Underground » Mining Technology and Production
Objectives: The objective of this project was to evaluate the use of ground probing radar (GPR) to identify the interface between coal and roof/floor material in order to establish a suitable shearer cutting horizon within the seam.
The project was conducted with Dartbrook Coal as an industry collaborator. At Dartbrook there is a specific need to identify the interface between the extracted floor and an underlying tuff layer so that the floor cutting horizon can be accurately set. A successful measurement system will have a significant impact on the quality of the run of mine product.
Experimental Program: Initial proof-of concept underground tests were carried out at Dartbrook using laboratory prototype GPR equipment developed by CSIRO and the results were encouraging. The remainder of the project was concerned with refining the GPR hardware and mounting it in suitable enclosures so that its performance could be assessed on longwall equipment at the face under operating conditions in a hazardous zone.
The final experimental system consisted of a flameproof enclosure mounted on the shearer containing processing and display equipment and a second, non-metallic flameproof enclosure containing the radar antennas and electronics attached to the first by a 20m umbilical cord. This permitted floor coal measurements to be made in the area immediately around the shearer.
Main Findings: Using the laboratory prototype equipment, the tuff layer at Dartbrook could be clearly observed through floor coal ranging in thickness from zero to >200mm, so the applicability of GPR to coal thickness measurement was successfully established. However, more general applicability depends on site conditions, particularly electrical properties of the surrounding strata.

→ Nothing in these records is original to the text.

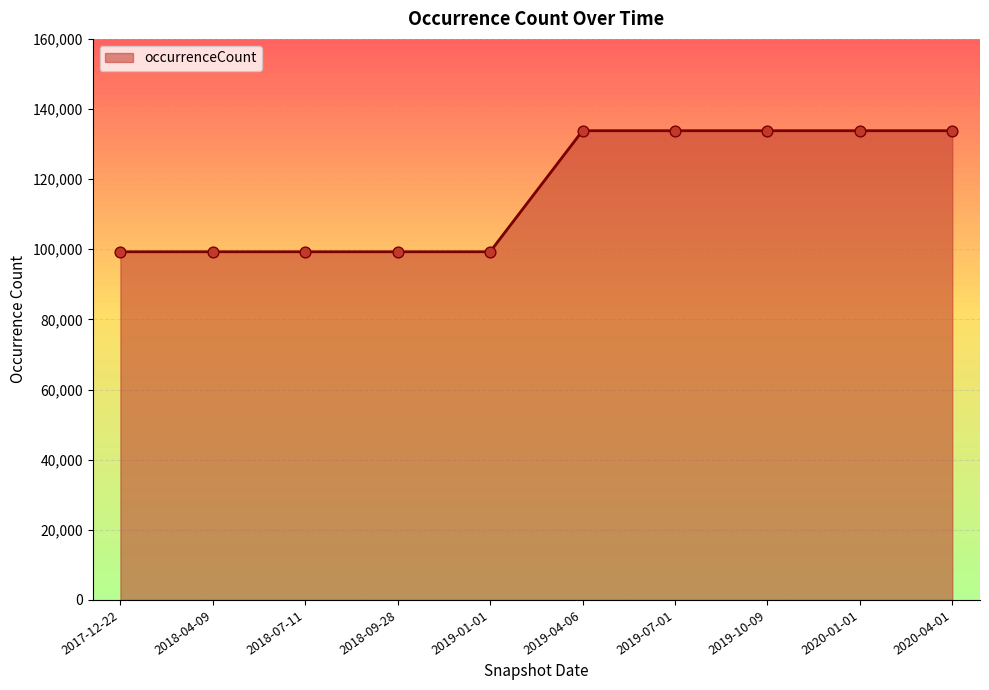

Between 2020-04-01 and 2018-09-28, which is larger?

2020-04-01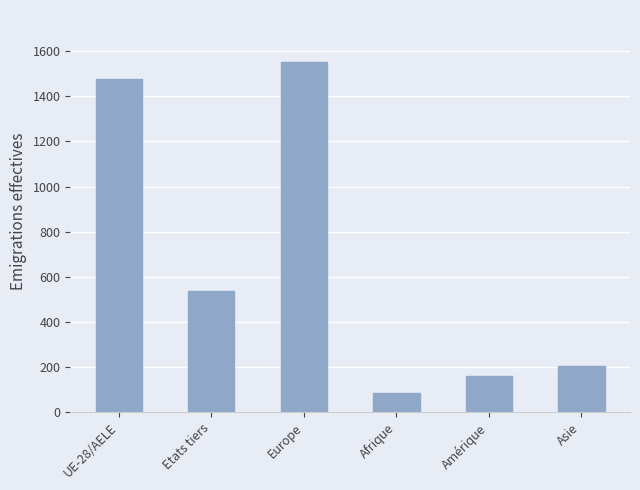

What position from the left is Afrique?

4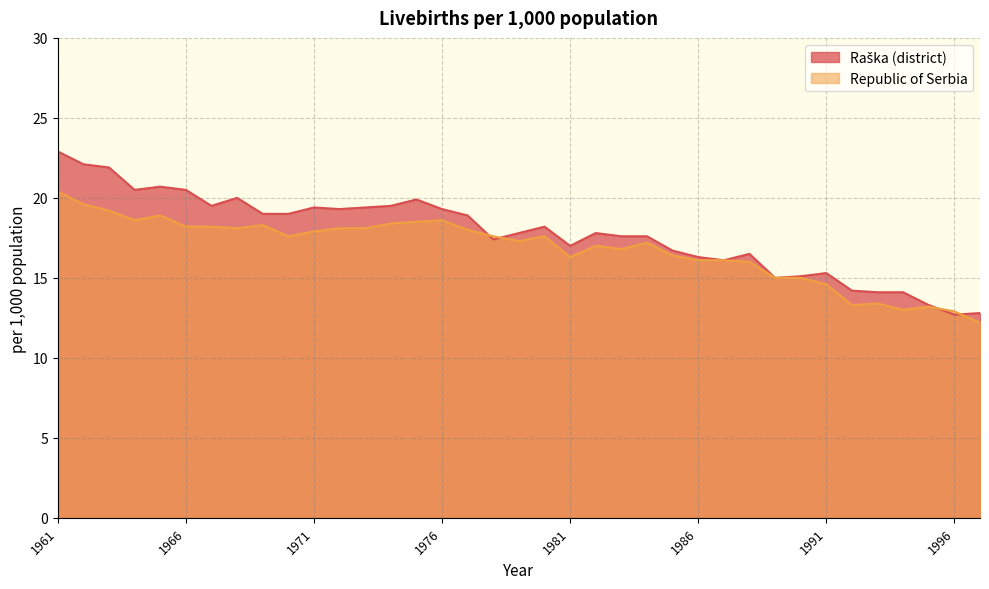

Reading left to right, what are all the values shown in this chart?

Raška (district): 22.9	22.1	21.9	20.5	20.7	20.5	19.5	20.0	19.0	19.0	19.4	19.3	19.4	19.5	19.9	19.3	18.9	17.4	17.8	18.2	17.0	17.8	17.6	17.6	16.7	16.3	16.1	16.5	15.0	15.1	15.3	14.2	14.1	14.1	13.3	12.7	12.8
Republic of Serbia: 20.4	19.6	19.2	18.6	18.9	18.2	18.2	18.1	18.3	17.6	17.9	18.1	18.1	18.4	18.5	18.6	18.0	17.6	17.3	17.6	16.3	17.0	16.8	17.2	16.4	16.1	16.1	16.0	15.0	15.0	14.6	13.3	13.4	13.0	13.2	12.9	12.2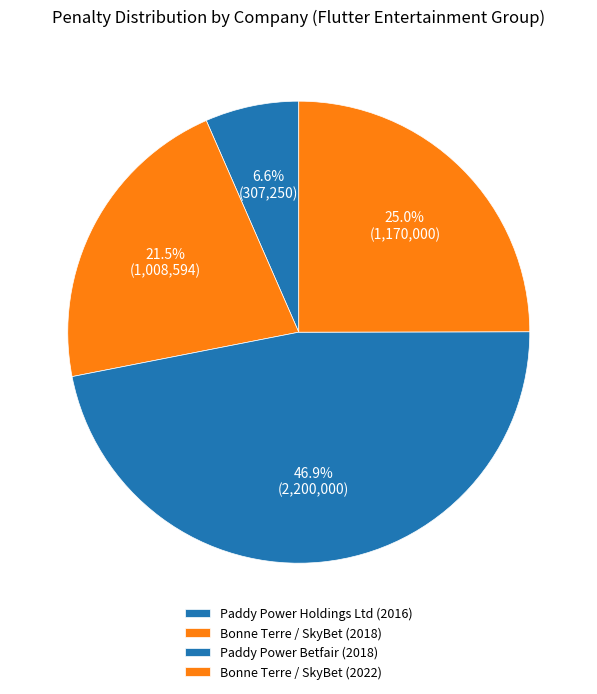

Count the number of slices in the pie.

4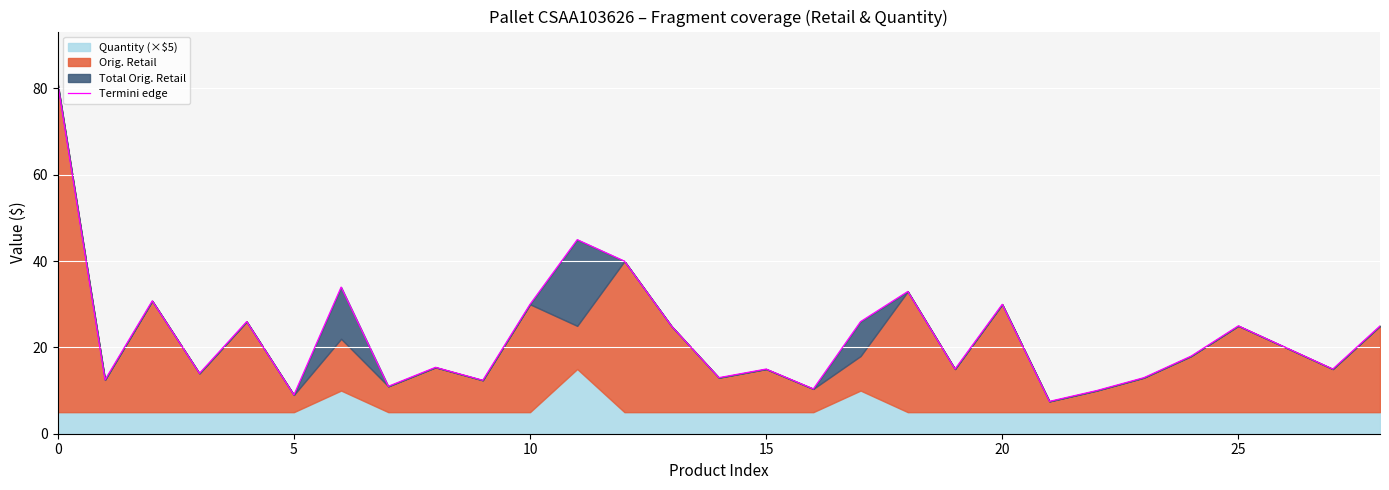

What is the change in value from 19 to 23?

-2.0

Suitable GPR hardware was developed to measure floor coal thickness on operating longwall equipment. This development is not suitable for long term usage in a production environment. The excemption required to fit ehe GPR did not permit the system to be used during production so that only a small floor area was available for profiling.
Recommendations: Further work is necessary using the existing system to show that GPR can be used to profile floor coal thickness over an extended area. This will require an extension of the system approval to allow operation during production and a further experimental program of data collection.
In the longer term attention should be given to producing an automated system. The best position for the coal thickness sensing system from a control point of view would be on the shearer behind the trailing drum, resting on the newly uncovered floor. Unfortunately this presents virtually insurmountable difficulties from an engineering and maintenance point of view. A more practical solution would be to set up an array of fixed GPR sensors across the face on the AFC structure. This would allow probing of a smoother section of floor. The information would require more processing before it could be used for on-line control of the shearer.